Les idées nouvelles me semblent vouloir s’affirmer avec arrogance et prendre le progrès par le mauvais bout ; ce qui éblouit avant ce qui convient, le luxe avant l’ordre.

Nous ne nous arrêtâmes à Romnic que le temps de prendre une légère collation et de faire atteler à notre voiture un double quadrige fringant de petits chevaux à grosses têtes et à poil hérissé. À peine hors du pavé de la ville, ils nous emportèrent dans un galop qui contrastait agréablement avec l’allure pénible de nos bœufs. Nous étions presque en plaine. À notre droite s’étendait un vaste pâturage un peu élevé au-dessus de la route, semé de groupes d’arbres et d’innombrables cailloux roulés qui perçaient la couché de verdure assez maigre du reste. À gauche s’étendaient des champs de maïs jusqu’au lit de l’Olto, assez rapproché pour nous permettre de distinguer parfois ses eaux en ce moment assez basses, coulant entre deux rives de limon séché et blanchi.

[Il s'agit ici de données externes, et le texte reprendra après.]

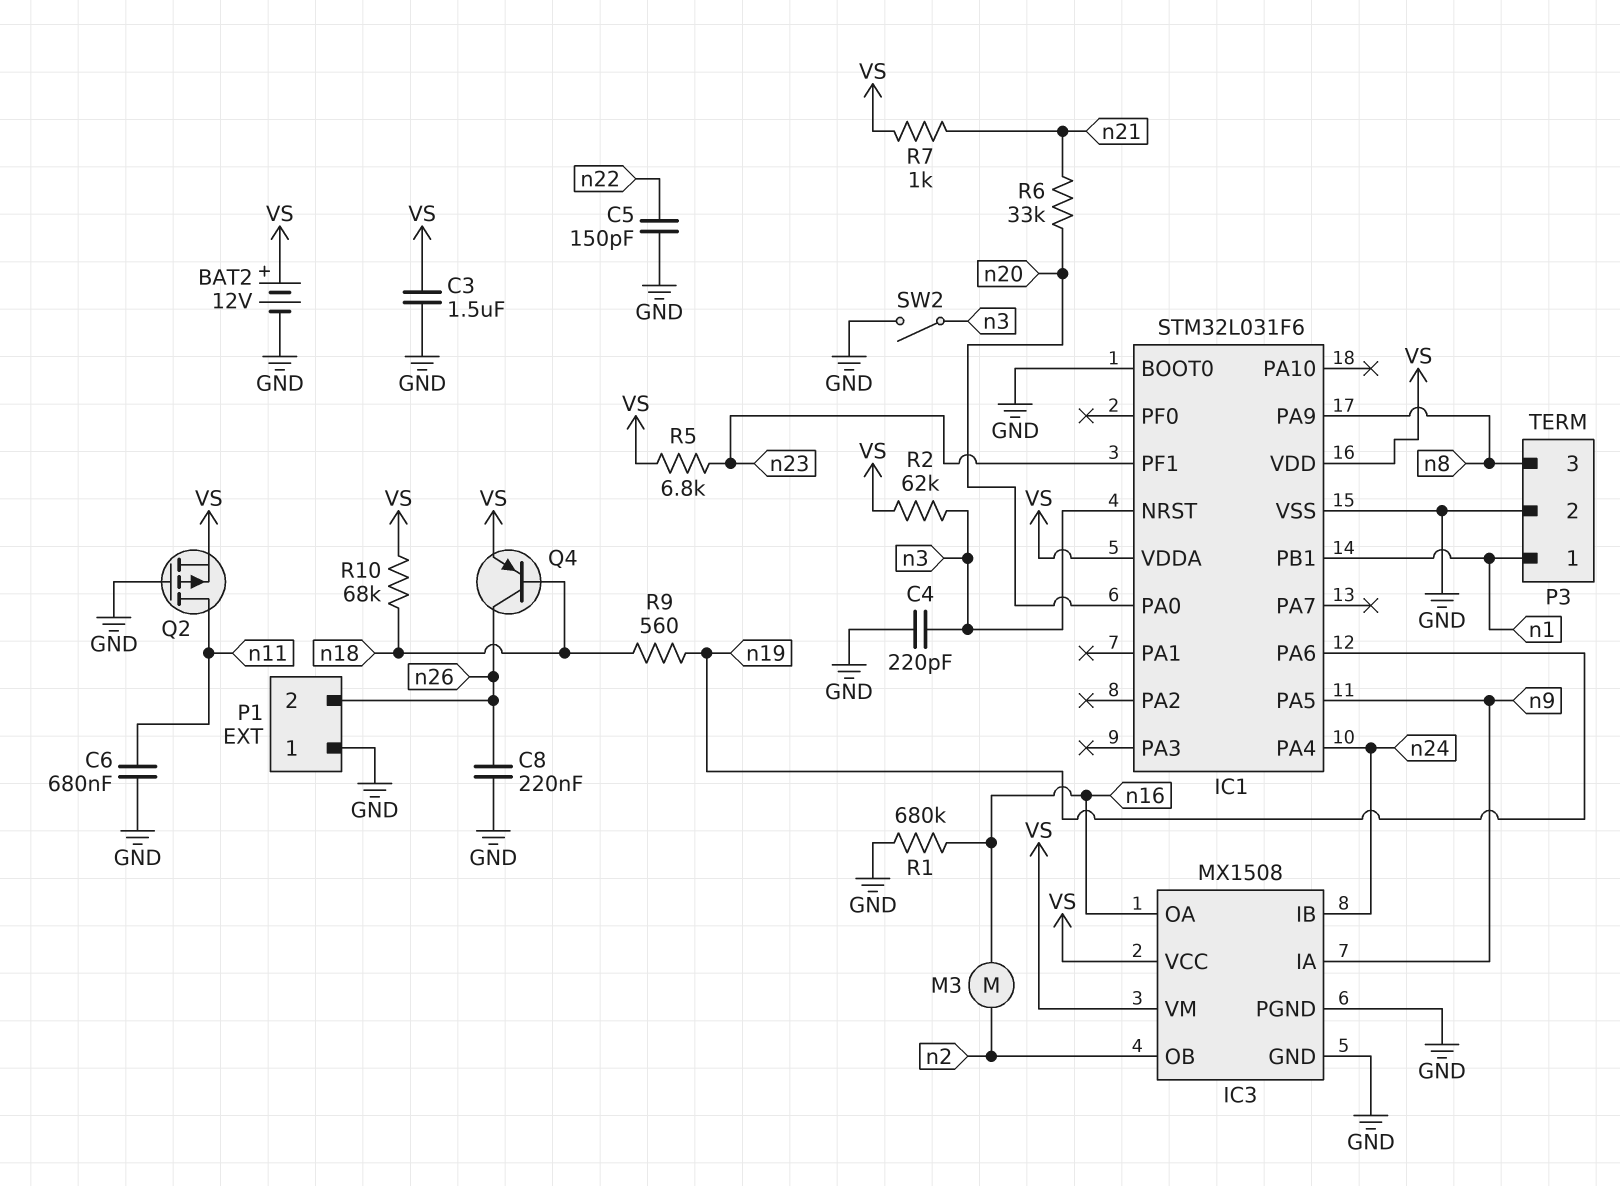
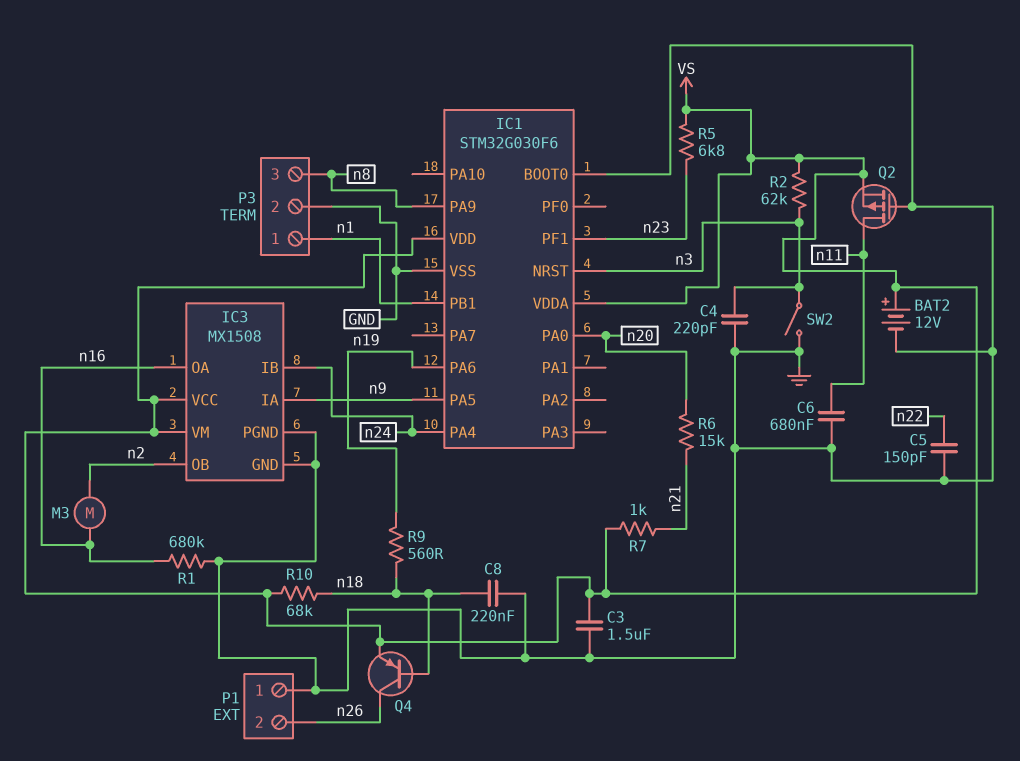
C8: 220nF (GND, n26) -> 220nF (GND, n18)
IC1: STM32L031F6 -> STM32G030F6
R6: 33k (n20, n21) -> 15k (n20, n21)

Devant nous, aussi loin que la vue pouvait porter dans une atmosphère poussiéreuse, la route se développait droite et unie, mais toute semée aussi de ces mêmes cailloux roulés isolés ou en groupe, dont le nombre et la grosseur augmentaient toujours. On eût dit un vaste champ de pommes de terre géantes nouvellement arrachées et séchant au soleil, qui, tombant d’aplomb sur tous ces gros corps ronds, les entourait d’un mince contour d’ombre bleue tranchant sur la route blanche ; il les faisait étinceler comme des cloches de verre et chacun d’eux nous renvoyait au passage un éclair aveuglant et chaud. C’était assez étrange, mais voilà tout. Aussi laissions-nous nos postillons animer leurs chevaux et courir de toute vitesse au milieu de ces écueils. Ils s’amusaient à les effleurer des roues et déployaient pour passer au travers, sans les toucher, une adresse étonnante qui fut longtemps heureuse ; les roues rencontraient bien quelquefois un des cailloux, mais la voiture était si vigoureusement entraînée que nous en étions quittes pour un léger bond qui redoublait l’élan ; cela dura jusqu’à ce qu’un caillou moins roulé que les autres présenta à la roue une face perpendiculaire qui l’arrêta net et la coucha brisée. Nous étions échoués au milieu de l’arène brûlante à six ou sept kilomètres de Romnic et beaucoup plus loin de tout autre lieu où l’accident pût se réparer. Les deux postillons partirent à la recherche d’une roue de rechange. Mathé, peu confiant dans leur activité et dans la justesse de leur coup d’œil, les suivit, nous abandonnant, M. D… et moi, assez déconfits au milieu du désert. Les souvenirs des heures interminables que nous passâmes à attendre leur retour, sur une plaine rissolée et poudreuse, en proie à une soif ardente et à

  1. Vaillant, la Roumanie.
  2. De Gérando, la Transylvanie.
  3. C’est le Rymnik des cartes allemandes.